(Records from a data source)
::::::
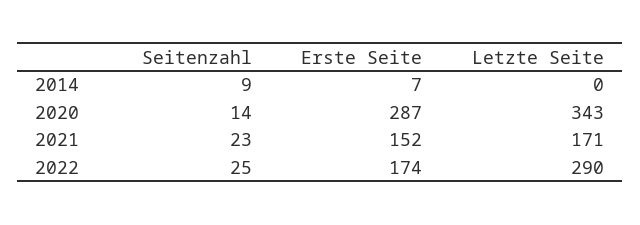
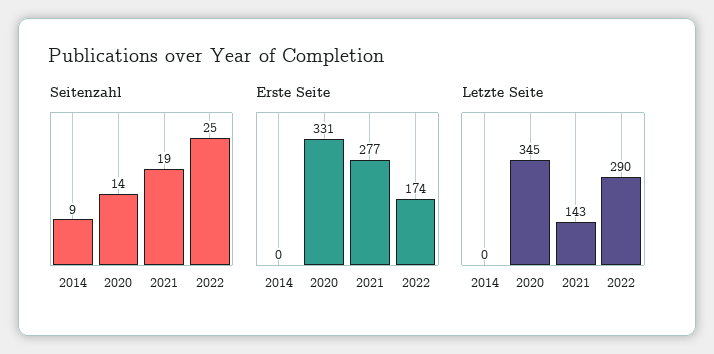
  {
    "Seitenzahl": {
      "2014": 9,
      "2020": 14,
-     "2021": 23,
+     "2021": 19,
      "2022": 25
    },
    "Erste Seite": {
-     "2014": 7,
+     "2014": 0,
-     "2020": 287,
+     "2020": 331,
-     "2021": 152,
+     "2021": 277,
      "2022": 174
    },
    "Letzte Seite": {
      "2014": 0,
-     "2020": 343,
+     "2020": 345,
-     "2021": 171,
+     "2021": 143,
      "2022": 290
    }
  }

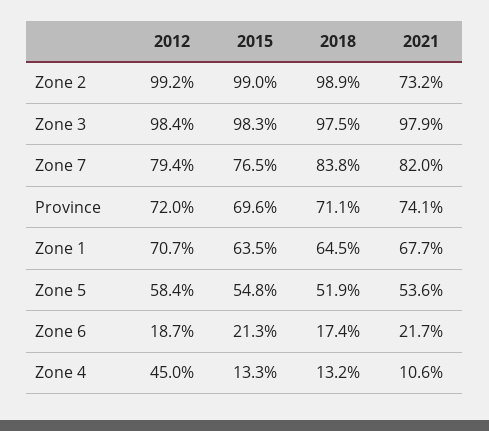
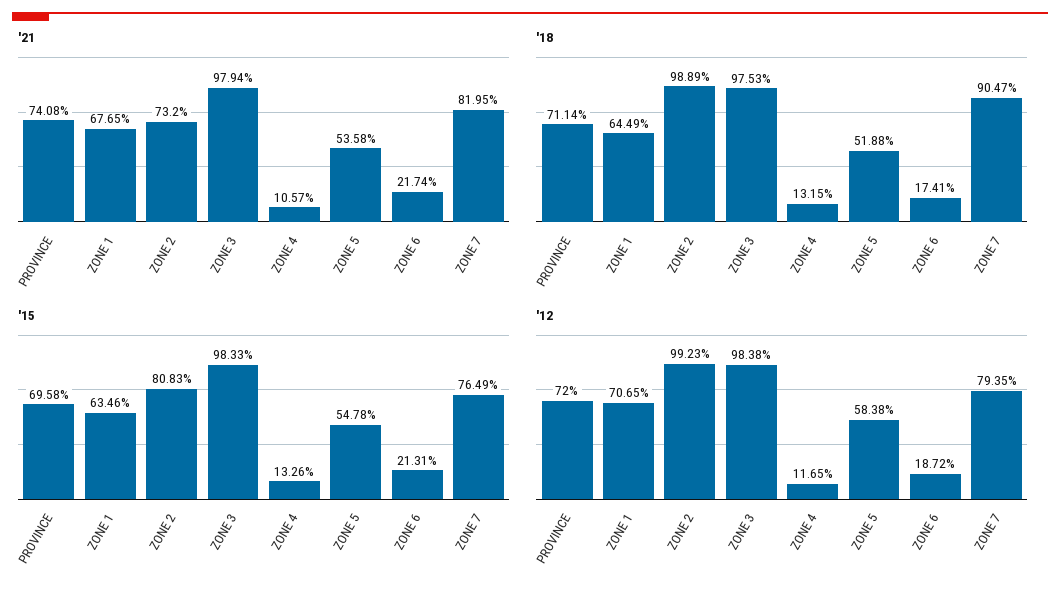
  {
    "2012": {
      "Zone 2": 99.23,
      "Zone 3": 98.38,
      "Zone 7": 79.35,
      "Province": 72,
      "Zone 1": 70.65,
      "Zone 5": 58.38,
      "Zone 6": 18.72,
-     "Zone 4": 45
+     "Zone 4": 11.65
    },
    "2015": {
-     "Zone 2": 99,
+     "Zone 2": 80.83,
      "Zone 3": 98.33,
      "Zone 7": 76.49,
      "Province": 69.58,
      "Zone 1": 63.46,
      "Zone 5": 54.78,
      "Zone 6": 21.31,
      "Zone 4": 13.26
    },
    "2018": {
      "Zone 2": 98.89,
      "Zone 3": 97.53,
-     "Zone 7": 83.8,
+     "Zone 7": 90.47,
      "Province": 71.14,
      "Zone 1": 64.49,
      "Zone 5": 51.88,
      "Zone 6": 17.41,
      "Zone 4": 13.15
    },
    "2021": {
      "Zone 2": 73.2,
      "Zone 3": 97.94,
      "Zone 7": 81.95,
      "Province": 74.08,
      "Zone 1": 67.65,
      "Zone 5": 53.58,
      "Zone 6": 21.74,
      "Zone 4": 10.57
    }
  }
::::::
- _Task details_: Every line above that includes "Province" counts toward one total; give that total by itself.

- _Output_: 4